기록의 첫 줄부터 "(convenientemente una chica"가 들어 있는 줄까지 다시 적되, "Stoc Epuizat"를 "Disponibil"로 바꾸고 나머지는 그대로 두세요.

**입력 자료**
□ □ □ □
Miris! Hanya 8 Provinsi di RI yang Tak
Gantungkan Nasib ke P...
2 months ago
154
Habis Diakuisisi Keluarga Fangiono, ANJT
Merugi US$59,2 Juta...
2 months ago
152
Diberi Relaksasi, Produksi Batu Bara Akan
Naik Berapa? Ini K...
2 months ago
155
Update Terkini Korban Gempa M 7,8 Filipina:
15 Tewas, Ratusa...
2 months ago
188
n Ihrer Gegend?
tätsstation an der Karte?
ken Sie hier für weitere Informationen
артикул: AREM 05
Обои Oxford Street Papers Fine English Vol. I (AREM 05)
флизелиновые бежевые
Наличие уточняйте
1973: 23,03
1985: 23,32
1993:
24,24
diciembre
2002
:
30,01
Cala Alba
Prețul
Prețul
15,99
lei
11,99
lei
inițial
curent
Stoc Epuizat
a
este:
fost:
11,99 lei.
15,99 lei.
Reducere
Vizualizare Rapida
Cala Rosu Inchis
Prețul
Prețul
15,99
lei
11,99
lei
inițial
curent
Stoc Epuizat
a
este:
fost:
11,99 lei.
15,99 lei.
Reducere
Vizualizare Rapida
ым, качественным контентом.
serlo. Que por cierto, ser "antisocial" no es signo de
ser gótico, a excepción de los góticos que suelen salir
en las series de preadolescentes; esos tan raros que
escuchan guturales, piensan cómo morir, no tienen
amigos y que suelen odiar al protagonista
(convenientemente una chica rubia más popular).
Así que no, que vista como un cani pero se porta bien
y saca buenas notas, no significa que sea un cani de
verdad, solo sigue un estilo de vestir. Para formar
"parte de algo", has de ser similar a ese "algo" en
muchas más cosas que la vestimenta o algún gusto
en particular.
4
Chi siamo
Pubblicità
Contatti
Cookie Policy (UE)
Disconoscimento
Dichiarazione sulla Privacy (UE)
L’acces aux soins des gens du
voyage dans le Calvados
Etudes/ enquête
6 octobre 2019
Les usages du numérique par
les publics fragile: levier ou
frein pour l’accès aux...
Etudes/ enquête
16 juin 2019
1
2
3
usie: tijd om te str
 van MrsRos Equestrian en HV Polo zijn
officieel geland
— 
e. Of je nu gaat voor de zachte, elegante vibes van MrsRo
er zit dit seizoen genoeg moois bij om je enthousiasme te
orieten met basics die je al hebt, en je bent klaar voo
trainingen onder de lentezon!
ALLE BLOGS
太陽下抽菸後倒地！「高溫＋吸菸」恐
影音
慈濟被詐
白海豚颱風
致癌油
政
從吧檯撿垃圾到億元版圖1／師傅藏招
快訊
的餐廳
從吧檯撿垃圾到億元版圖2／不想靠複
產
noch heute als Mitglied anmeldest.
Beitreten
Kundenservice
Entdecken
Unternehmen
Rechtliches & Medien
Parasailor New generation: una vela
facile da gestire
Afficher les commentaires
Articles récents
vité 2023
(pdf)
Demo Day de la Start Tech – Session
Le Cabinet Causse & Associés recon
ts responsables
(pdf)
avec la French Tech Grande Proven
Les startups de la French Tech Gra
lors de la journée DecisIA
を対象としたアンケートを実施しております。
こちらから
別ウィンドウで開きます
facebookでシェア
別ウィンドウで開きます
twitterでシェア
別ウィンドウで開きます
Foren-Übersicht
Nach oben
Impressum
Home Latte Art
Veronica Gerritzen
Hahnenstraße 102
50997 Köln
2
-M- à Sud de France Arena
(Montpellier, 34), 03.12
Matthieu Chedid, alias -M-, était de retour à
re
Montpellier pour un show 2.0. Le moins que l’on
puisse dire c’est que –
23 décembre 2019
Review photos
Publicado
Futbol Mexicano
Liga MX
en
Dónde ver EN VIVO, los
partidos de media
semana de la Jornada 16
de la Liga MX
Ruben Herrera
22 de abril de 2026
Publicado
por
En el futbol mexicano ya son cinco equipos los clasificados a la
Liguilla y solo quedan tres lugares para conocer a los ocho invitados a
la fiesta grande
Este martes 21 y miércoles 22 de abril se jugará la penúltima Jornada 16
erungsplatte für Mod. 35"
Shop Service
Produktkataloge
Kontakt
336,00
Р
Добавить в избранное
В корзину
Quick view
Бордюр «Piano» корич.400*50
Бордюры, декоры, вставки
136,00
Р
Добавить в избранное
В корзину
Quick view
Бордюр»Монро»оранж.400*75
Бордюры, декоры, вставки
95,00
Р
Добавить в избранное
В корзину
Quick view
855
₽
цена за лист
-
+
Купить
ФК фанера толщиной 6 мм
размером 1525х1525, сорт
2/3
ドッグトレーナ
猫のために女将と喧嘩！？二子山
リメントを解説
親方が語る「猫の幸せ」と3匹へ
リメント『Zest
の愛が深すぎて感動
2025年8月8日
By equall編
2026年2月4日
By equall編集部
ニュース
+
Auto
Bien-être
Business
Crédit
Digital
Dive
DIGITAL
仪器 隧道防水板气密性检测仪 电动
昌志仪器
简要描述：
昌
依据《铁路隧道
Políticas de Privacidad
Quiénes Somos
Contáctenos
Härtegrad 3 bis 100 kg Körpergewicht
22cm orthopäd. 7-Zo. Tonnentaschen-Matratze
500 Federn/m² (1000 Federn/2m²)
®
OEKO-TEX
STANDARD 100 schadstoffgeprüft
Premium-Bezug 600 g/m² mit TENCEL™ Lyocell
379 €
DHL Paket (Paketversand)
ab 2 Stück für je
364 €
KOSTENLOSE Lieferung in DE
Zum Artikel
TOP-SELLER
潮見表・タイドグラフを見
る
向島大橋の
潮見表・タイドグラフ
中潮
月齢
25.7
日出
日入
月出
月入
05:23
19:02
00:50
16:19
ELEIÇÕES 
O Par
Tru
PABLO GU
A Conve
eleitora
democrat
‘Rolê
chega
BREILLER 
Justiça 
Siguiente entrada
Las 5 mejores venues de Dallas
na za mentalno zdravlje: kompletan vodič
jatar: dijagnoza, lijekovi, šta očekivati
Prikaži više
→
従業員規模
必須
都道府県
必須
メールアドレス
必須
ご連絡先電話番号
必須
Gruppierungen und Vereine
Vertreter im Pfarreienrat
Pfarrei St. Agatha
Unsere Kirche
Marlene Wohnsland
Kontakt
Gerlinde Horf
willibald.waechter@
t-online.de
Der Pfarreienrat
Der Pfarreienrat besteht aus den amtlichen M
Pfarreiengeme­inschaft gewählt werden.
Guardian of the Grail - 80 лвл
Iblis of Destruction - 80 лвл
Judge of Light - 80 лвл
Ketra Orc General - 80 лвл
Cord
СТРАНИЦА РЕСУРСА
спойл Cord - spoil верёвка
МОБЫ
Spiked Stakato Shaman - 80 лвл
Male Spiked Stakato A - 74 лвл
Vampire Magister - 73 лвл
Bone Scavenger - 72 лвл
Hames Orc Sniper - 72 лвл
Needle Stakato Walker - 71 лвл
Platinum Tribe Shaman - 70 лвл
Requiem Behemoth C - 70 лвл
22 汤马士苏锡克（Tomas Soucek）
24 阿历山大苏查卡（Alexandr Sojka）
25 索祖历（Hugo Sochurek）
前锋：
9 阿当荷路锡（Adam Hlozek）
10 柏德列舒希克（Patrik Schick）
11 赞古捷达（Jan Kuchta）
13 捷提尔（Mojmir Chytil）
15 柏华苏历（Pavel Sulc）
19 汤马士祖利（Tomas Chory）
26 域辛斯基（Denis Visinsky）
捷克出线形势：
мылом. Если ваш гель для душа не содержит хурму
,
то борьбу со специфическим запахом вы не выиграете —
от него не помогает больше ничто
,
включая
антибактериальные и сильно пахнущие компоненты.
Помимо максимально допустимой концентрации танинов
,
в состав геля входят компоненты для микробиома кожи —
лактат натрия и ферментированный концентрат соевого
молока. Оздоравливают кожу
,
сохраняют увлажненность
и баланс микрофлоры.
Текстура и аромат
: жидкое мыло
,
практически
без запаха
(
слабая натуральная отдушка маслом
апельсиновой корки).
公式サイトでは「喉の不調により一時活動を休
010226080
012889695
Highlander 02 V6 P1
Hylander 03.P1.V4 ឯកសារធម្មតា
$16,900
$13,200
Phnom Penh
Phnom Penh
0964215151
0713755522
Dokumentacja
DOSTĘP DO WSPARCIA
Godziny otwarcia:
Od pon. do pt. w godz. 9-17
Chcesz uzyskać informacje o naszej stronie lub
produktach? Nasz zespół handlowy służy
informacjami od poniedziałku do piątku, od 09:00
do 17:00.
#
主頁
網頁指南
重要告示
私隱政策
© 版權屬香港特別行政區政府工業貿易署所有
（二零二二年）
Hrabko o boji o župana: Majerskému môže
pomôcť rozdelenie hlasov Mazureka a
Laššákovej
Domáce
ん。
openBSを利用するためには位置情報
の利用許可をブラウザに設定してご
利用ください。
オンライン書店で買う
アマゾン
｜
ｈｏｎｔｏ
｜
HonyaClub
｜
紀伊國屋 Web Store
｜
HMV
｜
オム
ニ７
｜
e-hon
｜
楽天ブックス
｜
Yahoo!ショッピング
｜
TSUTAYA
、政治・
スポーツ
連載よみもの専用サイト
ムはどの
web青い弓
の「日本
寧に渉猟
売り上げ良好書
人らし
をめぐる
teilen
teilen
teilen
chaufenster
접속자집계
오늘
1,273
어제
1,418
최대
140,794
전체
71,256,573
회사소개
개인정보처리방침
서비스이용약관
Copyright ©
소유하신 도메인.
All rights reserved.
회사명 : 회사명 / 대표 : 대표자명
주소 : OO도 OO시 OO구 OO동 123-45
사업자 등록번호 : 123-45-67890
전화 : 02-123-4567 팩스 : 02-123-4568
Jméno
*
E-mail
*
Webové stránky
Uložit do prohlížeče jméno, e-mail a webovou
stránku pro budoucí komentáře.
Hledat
□ □ □ □
**작업 답안**
Miris! Hanya 8 Provinsi di RI yang Tak
Gantungkan Nasib ke P...
2 months ago
154
Habis Diakuisisi Keluarga Fangiono, ANJT
Merugi US$59,2 Juta...
2 months ago
152
Diberi Relaksasi, Produksi Batu Bara Akan
Naik Berapa? Ini K...
2 months ago
155
Update Terkini Korban Gempa M 7,8 Filipina:
15 Tewas, Ratusa...
2 months ago
188
n Ihrer Gegend?
tätsstation an der Karte?
ken Sie hier für weitere Informationen
артикул: AREM 05
Обои Oxford Street Papers Fine English Vol. I (AREM 05)
флизелиновые бежевые
Наличие уточняйте
1973: 23,03
1985: 23,32
1993:
24,24
diciembre
2002
:
30,01
Cala Alba
Prețul
Prețul
15,99
lei
11,99
lei
inițial
curent
Disponibil
a
este:
fost:
11,99 lei.
15,99 lei.
Reducere
Vizualizare Rapida
Cala Rosu Inchis
Prețul
Prețul
15,99
lei
11,99
lei
inițial
curent
Disponibil
a
este:
fost:
11,99 lei.
15,99 lei.
Reducere
Vizualizare Rapida
ым, качественным контентом.
serlo. Que por cierto, ser "antisocial" no es signo de
ser gótico, a excepción de los góticos que suelen salir
en las series de preadolescentes; esos tan raros que
escuchan guturales, piensan cómo morir, no tienen
amigos y que suelen odiar al protagonista
(convenientemente una chica rubia más popular).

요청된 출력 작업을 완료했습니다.